The carriages took us through the mountain ranges and in caves dug by the king’s men. When I saw the castle from afar, I remembered the time Elise and I decided to find the castle. We never made it. We couldn’t climb the mountains, and it took us hours to find the first-dug cave through many in the ranges of the mountains.

Still, it was one of the many things that I wanted to do again once I brought Elise back to the village. Seeing the bright flames that seeped out of the castle windows brought melancholy to my thoughts.

I was afraid of what could happen to Matilda. She had no one to protect her, and she was becoming quite indifferent to people seeing her with books. I had even found her reading outside of the house. Nobody noticed her, but if she had stayed longer, the whole village would have known that my own mother was a reader.

I caught a glimpse of the king’s cape hovering over the walls of the castle above. He was watching to see the arrival of the carriages that came into the castle.

The castle was huge on the inside. Once we passed the walls of the castle, my eyes were met by the vast fields that surrounded the castle itself. Thousands of men were sleeping, some under trees and some on the grass with their eyes bathed by the moonlight.

It was the first time I felt the effect of the king’s power in his own lair. Thousands of men were scattered in his yard as his cape flew over the walls above them.

Little did I know, I was about to be blessed with something the whole of mankind couldn’t dream of—I was about to hear the king’s voice. His face was hidden in the shadows that lay above us as we stood under the balcony of his castle.

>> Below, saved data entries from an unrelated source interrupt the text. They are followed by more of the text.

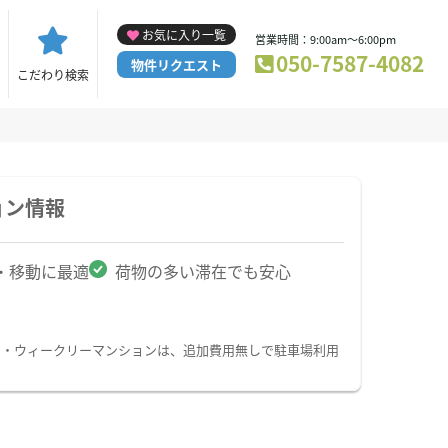
お気に入り一覧
営業時間：9:00am～6:00pm
050-7587-4082
物件リクエスト
こだわり検索
ョン情報
・移動に最適
荷物の多い滞在でも安心
ン・ウィークリーマンションは、追加費用無しで駐車場利用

Men who were slim stayed to serve in the king’s castle while men like me were taken out to the fields and given a sip of wine.

“Nothing is holier than devotion. Tomorrow I will accompany this great army and will scour the land and bring back home all that would make our kingdom great.” The king’s voice was deep and terrifying.

He spoke with such conviction and pride that it was hard not to believe in him. I figured that anyone who heard his voice must think him divine. Perhaps the villagers had all heard his voice. But I was sure my mother never heard it, nor Bernard.